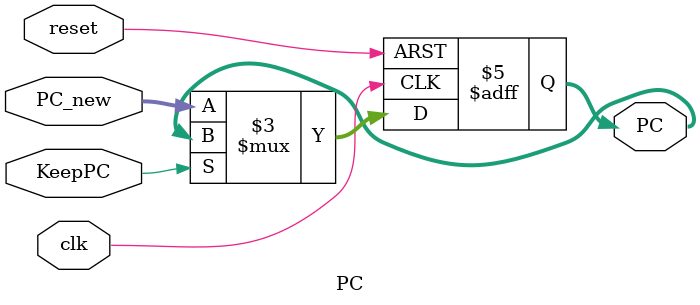
<source format=v>

module PC(
    input clk   ,
    input reset ,
    input KeepPC,           //whether a PC hazard is detected and that we have to keep PC.
    input [31:0]PC_new,           //new PC, just updated at the start of the cycle.
    output reg[31:0]  PC    //current PC, will be fed to InstMem
);
	wire [31 :0] PC_plus_4;

	always @(posedge reset or posedge clk) begin
        if (reset)
			PC <= 32'h00000000;
		else begin
            case (KeepPC)
                1:PC<=PC;
                default:PC <= PC_new;
            endcase
        end
    end
endmodule
</source>
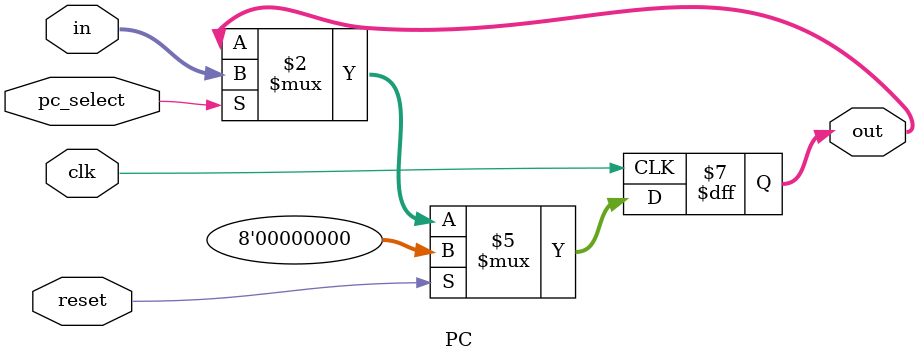
<source format=v>
module PC(in,clk,pc_select,reset,out);
	input [7:0]in;
	input pc_select, clk,reset;
	output reg[7:0]out;

	always @(negedge clk)begin
		if(reset)
			out <= 0;
		else if(pc_select)begin
			out <= in;
		end
	end
endmodule

</source>
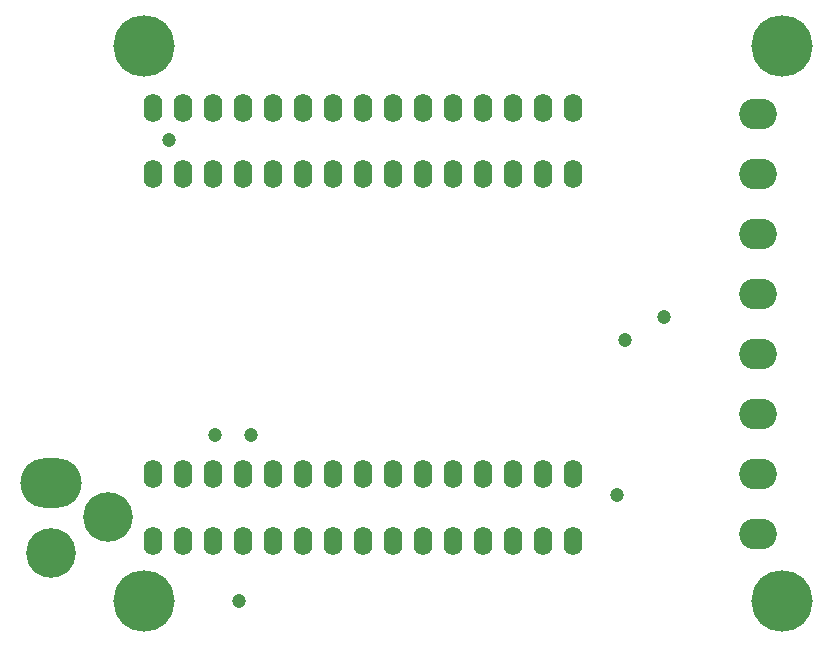
<source format=gbr>
%TF.GenerationSoftware,Altium Limited,Altium Designer,23.4.1 (23)*%
G04 Layer_Color=16711935*
%FSLAX45Y45*%
%MOMM*%
%TF.SameCoordinates,EC373B95-F81A-4979-A11E-F0651E9AEA0C*%
%TF.FilePolarity,Negative*%
%TF.FileFunction,Soldermask,Bot*%
%TF.Part,Single*%
G01*
G75*
%TA.AperFunction,ViaPad*%
%ADD46C,5.20320*%
%TA.AperFunction,ComponentPad*%
%ADD49O,5.20320X4.20320*%
%ADD50C,4.20320*%
%TA.AperFunction,ViaPad*%
%ADD51C,1.20320*%
%TA.AperFunction,ComponentPad*%
%ADD52O,3.20320X2.60320*%
%ADD53O,1.60320X2.40320*%
%ADD54O,1.60000X2.40000*%
D46*
X6800000Y5200000D02*
D03*
Y500000D02*
D03*
X1400000D02*
D03*
Y5200000D02*
D03*
D49*
X606900Y1501749D02*
D03*
D50*
Y904849D02*
D03*
X1089500Y1209649D02*
D03*
D51*
X2200000Y500000D02*
D03*
X5800000Y2900000D02*
D03*
X5400000Y1400000D02*
D03*
X2300000Y1900000D02*
D03*
X2000000D02*
D03*
X5470000Y2710000D02*
D03*
X1610000Y4400000D02*
D03*
D52*
X6600000Y1070000D02*
D03*
Y2086000D02*
D03*
Y1578000D02*
D03*
Y3102000D02*
D03*
Y2594000D02*
D03*
Y4118000D02*
D03*
Y4626000D02*
D03*
Y3610000D02*
D03*
D53*
X4526000Y4110000D02*
D03*
X4272000D02*
D03*
X4018000D02*
D03*
X3764000D02*
D03*
X3510000D02*
D03*
X3256000D02*
D03*
X2748000D02*
D03*
X1478000D02*
D03*
X1732000D02*
D03*
X1986000D02*
D03*
X2240000D02*
D03*
X2494000D02*
D03*
X3002000D02*
D03*
X4780000D02*
D03*
X5034000D02*
D03*
X4526000Y1570000D02*
D03*
X4272000D02*
D03*
X4018000D02*
D03*
X3764000D02*
D03*
X3510000D02*
D03*
X3256000D02*
D03*
X2748000D02*
D03*
X1478000D02*
D03*
X1732000D02*
D03*
X1986000D02*
D03*
X2240000D02*
D03*
X2494000D02*
D03*
X3002000D02*
D03*
X4780000D02*
D03*
X5034000D02*
D03*
D54*
X2748000Y1008000D02*
D03*
X3002000D02*
D03*
X3256000D02*
D03*
X3510000D02*
D03*
X3764000D02*
D03*
X4018000D02*
D03*
X4272000D02*
D03*
X4526000D02*
D03*
X4780000D02*
D03*
X5034000D02*
D03*
X2748000Y4672000D02*
D03*
X3002000D02*
D03*
X3256000D02*
D03*
X3510000D02*
D03*
X3764000D02*
D03*
X4018000D02*
D03*
X4272000D02*
D03*
X4526000D02*
D03*
X4780000D02*
D03*
X5034000D02*
D03*
X2494000Y1008000D02*
D03*
X2240000D02*
D03*
X1986000D02*
D03*
X1732000D02*
D03*
X1478000D02*
D03*
X2494000Y4672000D02*
D03*
X2240000D02*
D03*
X1986000D02*
D03*
X1732000D02*
D03*
X1478000D02*
D03*
%TF.MD5,4a116aa4a7f3faad0d44767ac464dbef*%
M02*

</source>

* TASK GOAL
Write out the listing above exactly as it stands, pictures excluded.

* EXPECTED ANSWER
<source format=v>

module PC(
    input clk   ,
    input reset ,
    input KeepPC,           //whether a PC hazard is detected and that we have to keep PC.
    input [31:0]PC_new,           //new PC, just updated at the start of the cycle.
    output reg[31:0]  PC    //current PC, will be fed to InstMem
);
	wire [31 :0] PC_plus_4;

	always @(posedge reset or posedge clk) begin
        if (reset)
			PC <= 32'h00000000;
		else begin
            case (KeepPC)
                1:PC<=PC;
                default:PC <= PC_new;
            endcase
        end
    end
endmodule
</source>
<source format=v>
module PC(in,clk,pc_select,reset,out);
	input [7:0]in;
	input pc_select, clk,reset;
	output reg[7:0]out;

	always @(negedge clk)begin
		if(reset)
			out <= 0;
		else if(pc_select)begin
			out <= in;
		end
	end
endmodule

</source>
<source format=gbr>
%TF.GenerationSoftware,Altium Limited,Altium Designer,23.4.1 (23)*%
G04 Layer_Color=16711935*
%FSLAX45Y45*%
%MOMM*%
%TF.SameCoordinates,EC373B95-F81A-4979-A11E-F0651E9AEA0C*%
%TF.FilePolarity,Negative*%
%TF.FileFunction,Soldermask,Bot*%
%TF.Part,Single*%
G01*
G75*
%TA.AperFunction,ViaPad*%
%ADD46C,5.20320*%
%TA.AperFunction,ComponentPad*%
%ADD49O,5.20320X4.20320*%
%ADD50C,4.20320*%
%TA.AperFunction,ViaPad*%
%ADD51C,1.20320*%
%TA.AperFunction,ComponentPad*%
%ADD52O,3.20320X2.60320*%
%ADD53O,1.60320X2.40320*%
%ADD54O,1.60000X2.40000*%
D46*
X6800000Y5200000D02*
D03*
Y500000D02*
D03*
X1400000D02*
D03*
Y5200000D02*
D03*
D49*
X606900Y1501749D02*
D03*
D50*
Y904849D02*
D03*
X1089500Y1209649D02*
D03*
D51*
X2200000Y500000D02*
D03*
X5800000Y2900000D02*
D03*
X5400000Y1400000D02*
D03*
X2300000Y1900000D02*
D03*
X2000000D02*
D03*
X5470000Y2710000D02*
D03*
X1610000Y4400000D02*
D03*
D52*
X6600000Y1070000D02*
D03*
Y2086000D02*
D03*
Y1578000D02*
D03*
Y3102000D02*
D03*
Y2594000D02*
D03*
Y4118000D02*
D03*
Y4626000D02*
D03*
Y3610000D02*
D03*
D53*
X4526000Y4110000D02*
D03*
X4272000D02*
D03*
X4018000D02*
D03*
X3764000D02*
D03*
X3510000D02*
D03*
X3256000D02*
D03*
X2748000D02*
D03*
X1478000D02*
D03*
X1732000D02*
D03*
X1986000D02*
D03*
X2240000D02*
D03*
X2494000D02*
D03*
X3002000D02*
D03*
X4780000D02*
D03*
X5034000D02*
D03*
X4526000Y1570000D02*
D03*
X4272000D02*
D03*
X4018000D02*
D03*
X3764000D02*
D03*
X3510000D02*
D03*
X3256000D02*
D03*
X2748000D02*
D03*
X1478000D02*
D03*
X1732000D02*
D03*
X1986000D02*
D03*
X2240000D02*
D03*
X2494000D02*
D03*
X3002000D02*
D03*
X4780000D02*
D03*
X5034000D02*
D03*
D54*
X2748000Y1008000D02*
D03*
X3002000D02*
D03*
X3256000D02*
D03*
X3510000D02*
D03*
X3764000D02*
D03*
X4018000D02*
D03*
X4272000D02*
D03*
X4526000D02*
D03*
X4780000D02*
D03*
X5034000D02*
D03*
X2748000Y4672000D02*
D03*
X3002000D02*
D03*
X3256000D02*
D03*
X3510000D02*
D03*
X3764000D02*
D03*
X4018000D02*
D03*
X4272000D02*
D03*
X4526000D02*
D03*
X4780000D02*
D03*
X5034000D02*
D03*
X2494000Y1008000D02*
D03*
X2240000D02*
D03*
X1986000D02*
D03*
X1732000D02*
D03*
X1478000D02*
D03*
X2494000Y4672000D02*
D03*
X2240000D02*
D03*
X1986000D02*
D03*
X1732000D02*
D03*
X1478000D02*
D03*
%TF.MD5,4a116aa4a7f3faad0d44767ac464dbef*%
M02*

</source>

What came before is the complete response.